ACTIONS DETERMINE OUTCOMESPolicy recommendations that came from the roundtable and the Botswana Diamond Deception report could lead to a relatively achievable financial nirvana, but the reality is that the creative can always circumnavigate policy and red tape.

In Botswana, the recommendations encompassed the disclosure of the Botswana Democratic Party’s (BDP) internal financing structure including domestic and foreign entities, shareholdings, investments, donations and other inflow and outflow, and capping political finance donations related to elections.
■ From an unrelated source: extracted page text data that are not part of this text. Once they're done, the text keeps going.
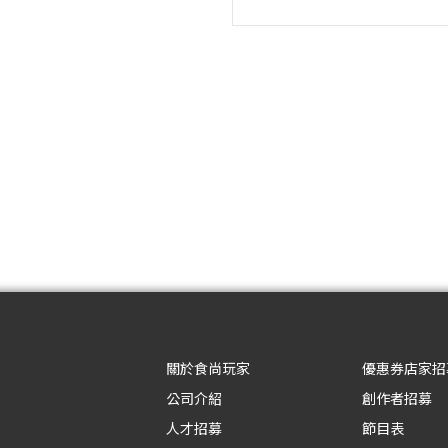
關於食尚玩家
優惠券店家招
公司介紹
創作者招募
人才招募
節目表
It was urged to separate BDP’s and De Beers’ interests, including principals shared in both party and corporate structures.
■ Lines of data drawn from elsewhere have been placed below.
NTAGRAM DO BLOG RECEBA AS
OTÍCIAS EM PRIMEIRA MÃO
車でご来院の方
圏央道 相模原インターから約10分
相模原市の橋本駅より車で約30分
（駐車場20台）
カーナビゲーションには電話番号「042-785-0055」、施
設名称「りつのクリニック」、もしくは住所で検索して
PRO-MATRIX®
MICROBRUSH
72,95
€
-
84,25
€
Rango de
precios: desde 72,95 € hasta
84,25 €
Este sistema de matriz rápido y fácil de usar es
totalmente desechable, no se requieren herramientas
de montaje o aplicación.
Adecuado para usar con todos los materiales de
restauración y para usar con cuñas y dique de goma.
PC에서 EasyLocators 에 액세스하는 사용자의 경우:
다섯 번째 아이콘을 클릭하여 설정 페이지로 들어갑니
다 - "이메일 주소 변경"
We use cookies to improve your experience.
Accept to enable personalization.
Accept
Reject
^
Generally for the diamond industry, the removal of monopoly, oligopolies,

and cartels was emphasised, as was the disclosure of mining and sight-holder contracts and valuation formulas by De Beers.
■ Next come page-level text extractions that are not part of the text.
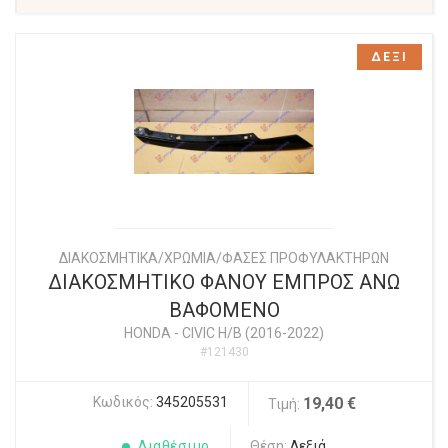
ΔΕΞΙ
ΔΙΑΚΟΣΜΗΤΙΚΑ/ΧΡΩΜΙΑ/ΦΑΣΕΣ ΠΡΟΦΥΛΑΚΤΗΡΩΝ
ΔΙΑΚΟΣΜΗΤΙΚΟ ΦΑΝΟΥ ΕΜΠΡΟΣ ΑΝΩ
ΒΑΦΟΜΕΝΟ
HONDA
-
CIVIC H/B (2016-2022)
#121430
Κωδικός:
345205531
19,40 €
Τιμή:
Διαθέσιμο
Θέση:
Δεξιά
“There needs to be created a bespoke electronic diamond platform accessible to the public and an exceptional diamond registry by value, volume, buyer, company and jurisdiction,” said Sharife. “There also needs to be publication of the terms, companies and benefits of GRB shareholding in De Beers.

“Nationally we need to implement foreign exchange controls and mandatory automatic information exchange with strengthened anti-trust legislation in relation to monopolies, oligopolies, and cartels.

“We also need publicly-accessible company ownership and company accounts nationally, and publication of country-by-country reporting including names of linked companies, transactions between subsidiaries, names of beneficiaries, details of where companies pay tax and where companies record profits.”

The need to know where employees are based and their wage levels is vital, as is the value, interest, and extent of loans. Tighter controls and knowledge of cost and net book value of assets in each jurisdiction and gross and net tangible assets are required, as is the sanctioning of the use of tax havens for linked company purposes.

“Jurisdictions must pass the test of substantive economic activity relevant to the industry,” said Sharife.

Nqobizitha Dube and Ali Douglas. Photo OSISA

Osisa is a growing African institution based in Johannesburg, committed to deepening democracy, protecting human rights and enhancing good governance in the region. Its vision is to promote and sustain the ideals, values, institutions and practices of open society, with the aim of establishing vibrant and tolerant southern African democracies in which people, free from material and other deprivations, understand their rights and responsibilities and participate actively in all spheres of life.

In pursuance of this vision, Osisa’s mission is to initiate and support programmes working towards open society ideals and to advocate for these ideals in southern Africa. Established in 1997, the initiative works according to local conditions in 11 southern African countries: Angola, Botswana, DRC, Lesotho, Malawi, Madagascar, Mozambique, Namibia, Swaziland, Zambia and Zimbabwe.

It is part of a network of autonomous Open Society Foundations established by business magnate, investor, political activist and author George Soros, located in Eastern and Central Europe, the former Soviet Union, Africa, Latin America, the Caribbean, the Middle East, Southeast Asia and the US.

Southern African Resource Watch is a formative project within the Natural Resources Governance Initiative of Osisa. Its main objective is to monitor corporate and state conduct in the extraction and beneficiation of natural resources in southern Africa and seeks to assess the extent to which the policies, practices and efforts of the players in the sector can and do contribute to sustainable development.